#### Exercise data ####

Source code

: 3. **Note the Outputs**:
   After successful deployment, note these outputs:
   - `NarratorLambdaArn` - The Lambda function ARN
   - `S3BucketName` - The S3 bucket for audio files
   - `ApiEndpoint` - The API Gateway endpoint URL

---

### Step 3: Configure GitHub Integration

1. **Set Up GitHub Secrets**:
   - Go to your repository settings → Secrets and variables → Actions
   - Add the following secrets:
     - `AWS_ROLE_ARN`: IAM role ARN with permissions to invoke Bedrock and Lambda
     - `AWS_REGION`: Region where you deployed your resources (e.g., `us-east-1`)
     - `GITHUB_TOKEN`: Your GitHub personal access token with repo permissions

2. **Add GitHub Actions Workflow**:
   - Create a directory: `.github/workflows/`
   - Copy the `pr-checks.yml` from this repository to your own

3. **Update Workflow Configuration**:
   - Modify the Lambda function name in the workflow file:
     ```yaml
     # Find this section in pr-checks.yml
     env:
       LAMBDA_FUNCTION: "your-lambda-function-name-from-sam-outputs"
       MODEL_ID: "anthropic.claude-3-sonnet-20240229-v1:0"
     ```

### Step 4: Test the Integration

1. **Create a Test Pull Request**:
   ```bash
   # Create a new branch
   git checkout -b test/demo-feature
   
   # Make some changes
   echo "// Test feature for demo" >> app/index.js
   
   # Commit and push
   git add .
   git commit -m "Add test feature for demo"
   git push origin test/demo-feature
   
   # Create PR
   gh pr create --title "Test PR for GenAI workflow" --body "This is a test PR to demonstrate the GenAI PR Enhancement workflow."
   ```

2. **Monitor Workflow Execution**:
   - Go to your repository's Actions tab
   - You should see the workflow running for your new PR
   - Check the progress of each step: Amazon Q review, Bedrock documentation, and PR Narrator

####

▶ _Try it_
The data above must be restated word for word.

▶ _Finished task_
Source code

: 3. **Note the Outputs**:
   After successful deployment, note these outputs:
   - `NarratorLambdaArn` - The Lambda function ARN
   - `S3BucketName` - The S3 bucket for audio files
   - `ApiEndpoint` - The API Gateway endpoint URL

---

### Step 3: Configure GitHub Integration

1. **Set Up GitHub Secrets**:
   - Go to your repository settings → Secrets and variables → Actions
   - Add the following secrets:
     - `AWS_ROLE_ARN`: IAM role ARN with permissions to invoke Bedrock and Lambda
     - `AWS_REGION`: Region where you deployed your resources (e.g., `us-east-1`)
     - `GITHUB_TOKEN`: Your GitHub personal access token with repo permissions

2. **Add GitHub Actions Workflow**:
   - Create a directory: `.github/workflows/`
   - Copy the `pr-checks.yml` from this repository to your own

3. **Update Workflow Configuration**:
   - Modify the Lambda function name in the workflow file:
     ```yaml
     # Find this section in pr-checks.yml
     env:
       LAMBDA_FUNCTION: "your-lambda-function-name-from-sam-outputs"
       MODEL_ID: "anthropic.claude-3-sonnet-20240229-v1:0"
     ```

### Step 4: Test the Integration

1. **Create a Test Pull Request**:
   ```bash
   # Create a new branch
   git checkout -b test/demo-feature
   
   # Make some changes
   echo "// Test feature for demo" >> app/index.js
   
   # Commit and push
   git add .
   git commit -m "Add test feature for demo"
   git push origin test/demo-feature
   
   # Create PR
   gh pr create --title "Test PR for GenAI workflow" --body "This is a test PR to demonstrate the GenAI PR Enhancement workflow."
   ```

2. **Monitor Workflow Execution**:
   - Go to your repository's Actions tab
   - You should see the workflow running for your new PR
   - Check the progress of each step: Amazon Q review, Bedrock documentation, and PR Narrator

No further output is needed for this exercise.